Unveiling Comparative Sentiments in Vietnamese Product Reviews: A Sequential Classification Framework

Ha Le,Bao Tran,Phuong Le,Tan Nguyen,Dac Nguyen,Ngoan Pham,Dang Huynh
2024-01-02
Abstract:Comparative opinion mining is a specialized field of sentiment analysis that aims to identify and extract sentiments expressed comparatively. To address this task, we propose an approach that consists of solving three sequential sub-tasks: (i) identifying comparative sentence, i.e., if a sentence has a comparative meaning, (ii) extracting comparative elements, i.e., what are comparison subjects, objects, aspects, predicates, and (iii) classifying comparison types which contribute to a deeper comprehension of user sentiments in Vietnamese product reviews. Our method is ranked fifth at the Vietnamese Language and Speech Processing (VLSP) 2023 challenge on Comparative Opinion Mining (ComOM) from Vietnamese Product Reviews.
Computation and Language
What problem does this paper attempt to address?
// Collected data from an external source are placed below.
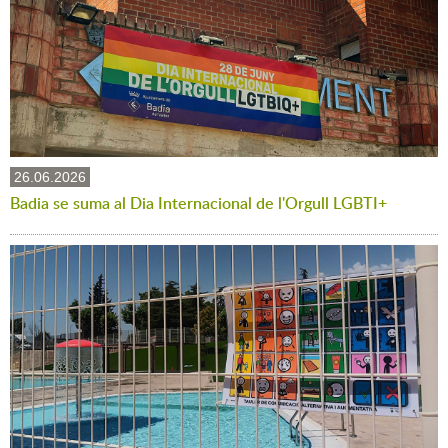
26.06.2026
Badia se suma al Dia Internacional de l'Orgull LGBTI+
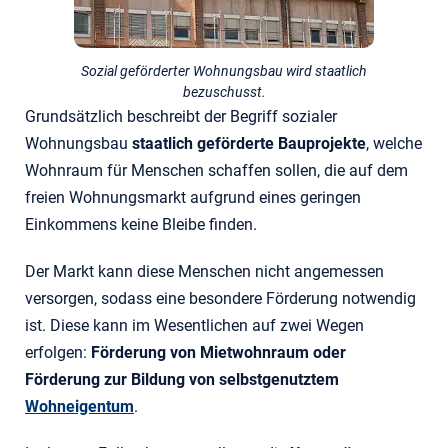
Sozial geförderter Wohnungsbau wird staatlich
bezuschusst.
Grundsätzlich beschreibt der Begriff sozialer
Wohnungsbau
staatlich geförderte Bauprojekte
, welche
Wohnraum für Menschen schaffen sollen, die auf dem
freien Wohnungsmarkt aufgrund eines geringen
Einkommens keine Bleibe finden.
Der Markt kann diese Menschen nicht angemessen
versorgen, sodass eine besondere Förderung notwendig
ist. Diese kann im Wesentlichen auf zwei Wegen
erfolgen:
Förderung von Mietwohnraum oder
Förderung zur Bildung von selbstgenutztem
Wohneigentum
.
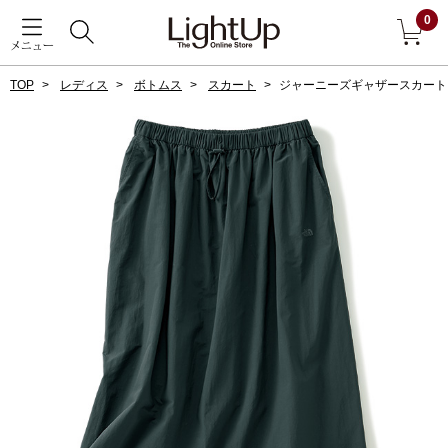
0
メニュー
TOP
レディス
ボトムス
スカート
ジャーニーズギャザースカート
戻る
アウター
すべて見る
ジャケット
コート
ブルゾン
アンダーウェア
その他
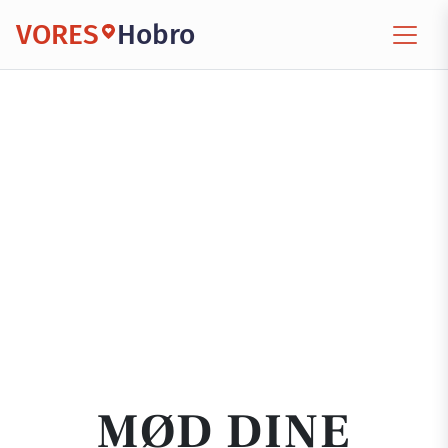
VORES
Hobro
MØD DINE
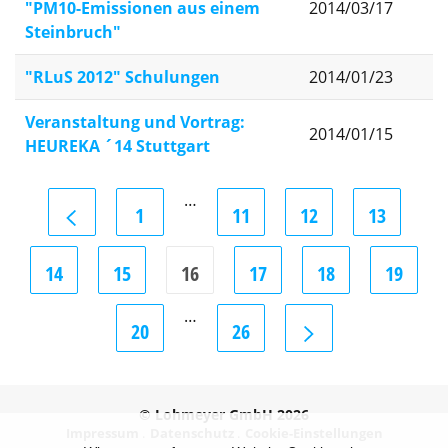
"PM10-Emissionen aus einem
2014/03/17
Steinbruch"
"RLuS 2012" Schulungen
2014/01/23
Veranstaltung und Vortrag:
2014/01/15
HEUREKA ´14 Stuttgart
…
1
11
12
13
14
15
16
17
18
19
…
20
26
© Lohmeyer GmbH 2026
Impressum
Datenschutz
Cookie-Einstellungen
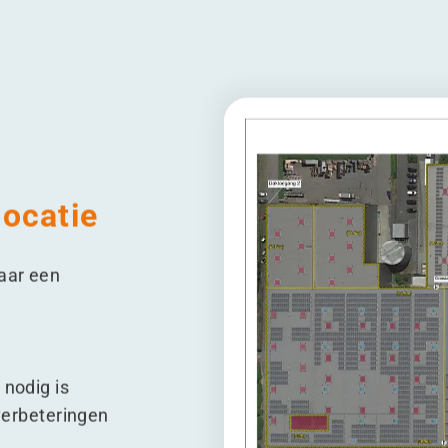
locatie
naar een
 nodig is
 verbeteringen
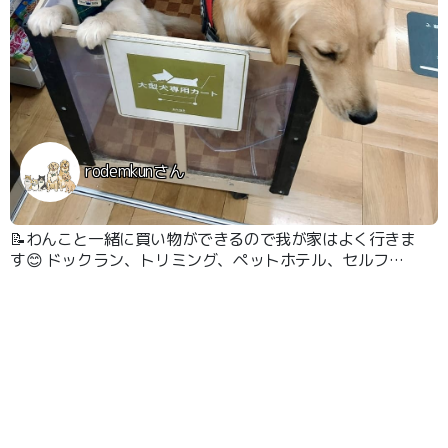
rodemkunさん
📝わんこと一緒に買い物ができるので我が家はよく行きま
す😊 ドックラン、トリミング、ペットホテル、セルフウ
ォッシュなど色々あります😊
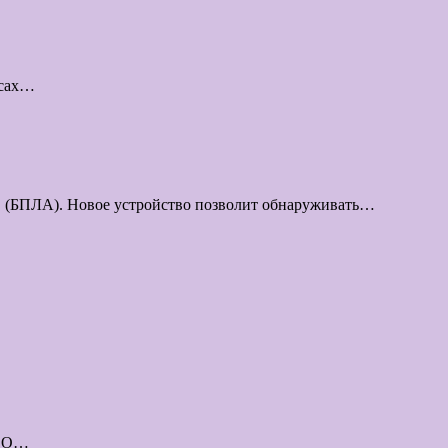
ссах…
в (БПЛА). Новое устройство позволит обнаруживать…
. О…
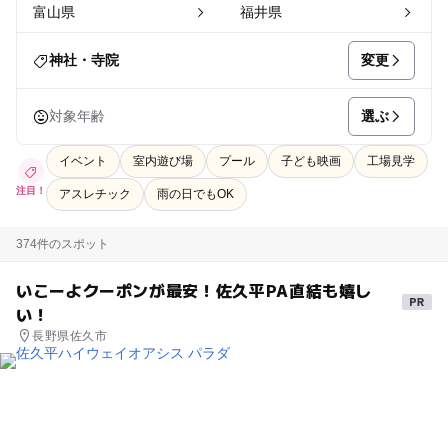
富山県
福井県
変更
神社・寺院
選ぶ
対象年齢
イベント
室内遊び場
プール
子ども映画
工場見学
注目！
アスレチック
雨の日でもOK
374件のスポット
いこーよクーポンが最安！佐久平PA直結も嬉し
い！
長野県佐久市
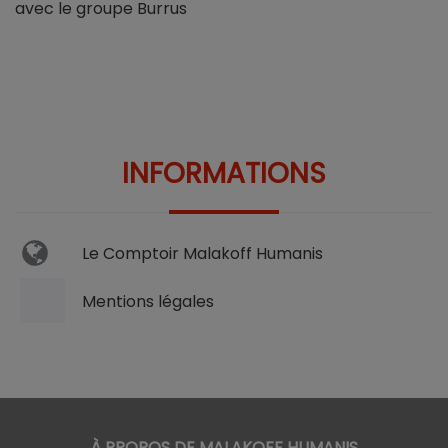
avec le groupe Burrus
INFORMATIONS
Le Comptoir Malakoff Humanis
Mentions légales
À PROPOS DE MALAKOFF HUMANIS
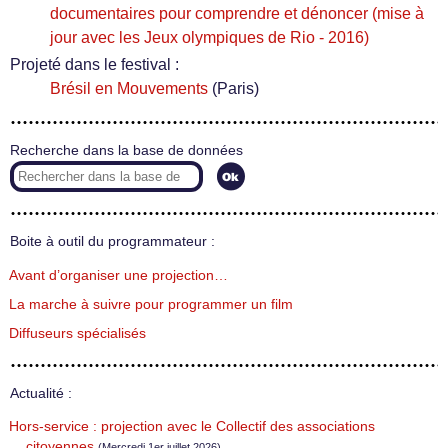
documentaires pour comprendre et dénoncer (mise à
jour avec les Jeux olympiques de Rio - 2016)
Projeté dans le festival :
Brésil en Mouvements
(Paris)
Recherche dans la base de données
Boite à outil du programmateur :
Avant d’organiser une projection…
La marche à suivre pour programmer un film
Diffuseurs spécialisés
Actualité :
Hors-service : projection avec le Collectif des associations
citoyennes
(Mercredi 1er juillet 2026)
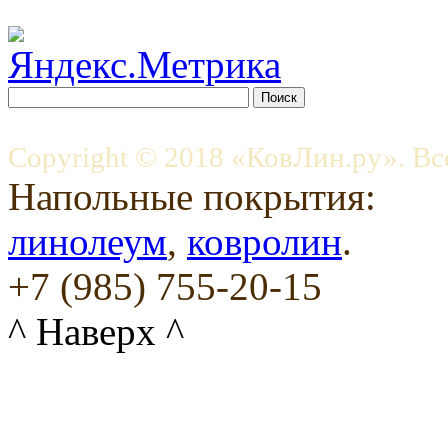
Copyright © 2018 «КовЛин.ру». Вс
Напольные покрытия:
линолеум
,
ковролин
.
+7 (985) 755-20-15
^ Наверх ^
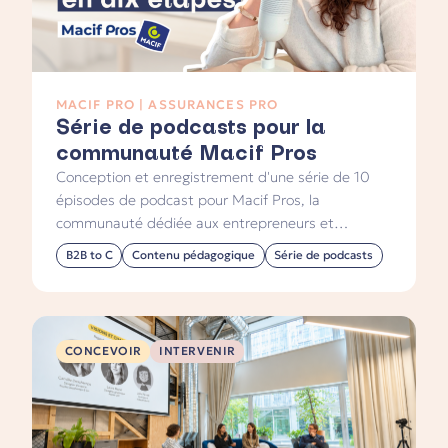
MACIF PRO | ASSURANCES PRO
Série de podcasts pour la
communauté Macif Pros
Conception et enregistrement d'une série de 10
épisodes de podcast pour Macif Pros, la
communauté dédiée aux entrepreneurs et
indépendants de la Macif. Un contenu
B2B to C
Contenu pédagogique
Série de podcasts
pédagogique structuré autour des étapes clés de
la vie freelance, diffusé sur le site macif.fr.
CONCEVOIR
INTERVENIR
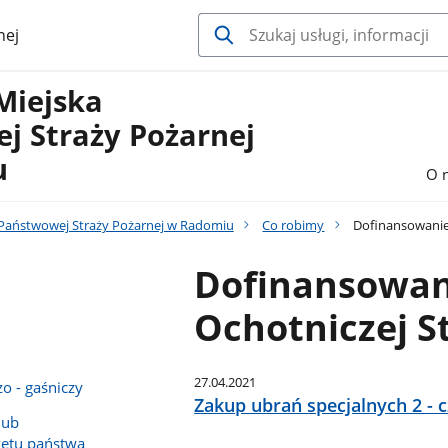
nej
Miejska
j Straży Pożarnej
u
O 
Państwowej Straży Pożarnej w Radomiu
Co robimy
Dofinansowanie 
Dofinansowan
Ochotniczej S
27.04.2021
o - gaśniczy
Zakup ubrań specjalnych 2 - 
lub
żetu państwa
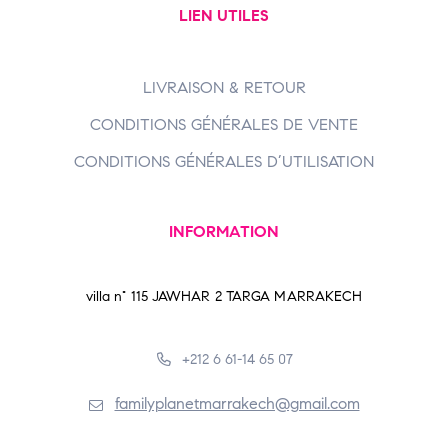
LIEN UTILES
LIVRAISON & RETOUR
CONDITIONS GÉNÉRALES DE VENTE
CONDITIONS GÉNÉRALES D’UTILISATION
INFORMATION
villa n° 115 JAWHAR 2 TARGA MARRAKECH
+212 6 61-14 65 07
familyplanetmarrakech@gmail.com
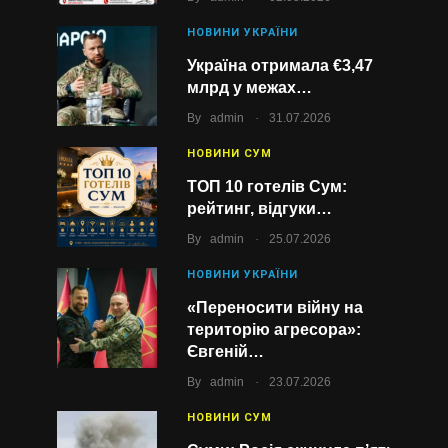
НОВИНИ УКРАЇНИ
Україна отримала €3,47
млрд у межах…
.
By
admin
31.07.2026
НОВИНИ СУМ
ТОП 10 готелів Сум:
рейтинг, відгуки…
.
By
admin
25.07.2026
НОВИНИ УКРАЇНИ
«Переносити війну на
територію агресора»:
Євгеній…
.
By
admin
23.07.2026
НОВИНИ СУМ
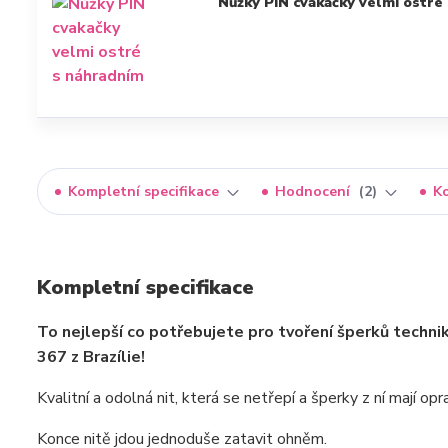
Nůžky PIN cvakačky velmi ostré 
Kompletní specifikace
Hodnocení
2
K
Kompletní specifikace
To nejlepší co potřebujete pro tvoření šperků techni
367 z Brazílie!
Kvalitní a odolná nit, která se netřepí a šperky z ní mají o
Konce nitě jdou jednoduše zatavit ohněm.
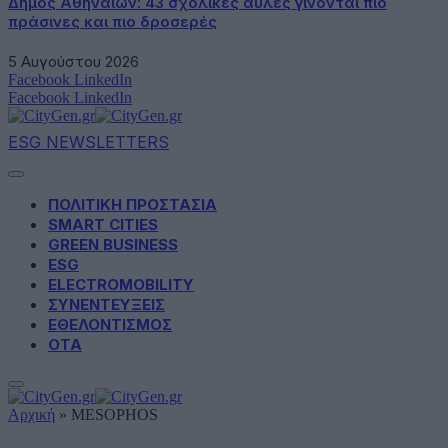
Δήμος Αθηναίων: 43 σχολικές αυλές γίνονται πιο
πράσινες και πιο δροσερές
5 Αυγούστου 2026
Facebook
LinkedIn
Facebook
LinkedIn
ESG NEWSLETTERS
ΠΟΛΙΤΙΚΗ ΠΡΟΣΤΑΣΙΑ
SMART CITIES
GREEN BUSINESS
ESG
ELECTROMOBILITY
ΣΥΝΕΝΤΕΥΞΕΙΣ
ΕΘΕΛΟΝΤΙΣΜΟΣ
ΟΤΑ
Αρχική
»
MESOPHOS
The paper aims to address the issue of comparative opinion mining in Vietnamese product reviews. Specifically, the research team proposes a sequential classification framework that includes three subtasks: 1. **Identifying Comparative Sentences**: Determining whether a sentence has a comparative meaning. 2. **Extracting Comparative Elements**: Extracting the subject, object, aspect, and predicate of the comparison from the sentence. 3. **Classifying Comparison Types**: Classifying the types of comparative sentences to better understand the sentiment expressed by users in product reviews. The method improves data quality by using pre-trained models such as PhoBERT, Electra, and multilingual BERT, combined with data augmentation techniques. The research team achieved 5th place in the comparative opinion mining task at the 2023 Vietnamese Language and Speech Processing (VLSP) Challenge. To address the challenges of low-resource languages (such as Vietnamese) in natural language processing, the method leverages various pre-trained models and supports model ensemble techniques. Experimental results show that on different versions of the dataset, the model's accuracy in identifying minority classes significantly improved through upsampling and bootstrapping. Future work directions include improving named entity recognition (NER) input tensors to better handle cases where a word may simultaneously serve as both subject and object in the same sentence.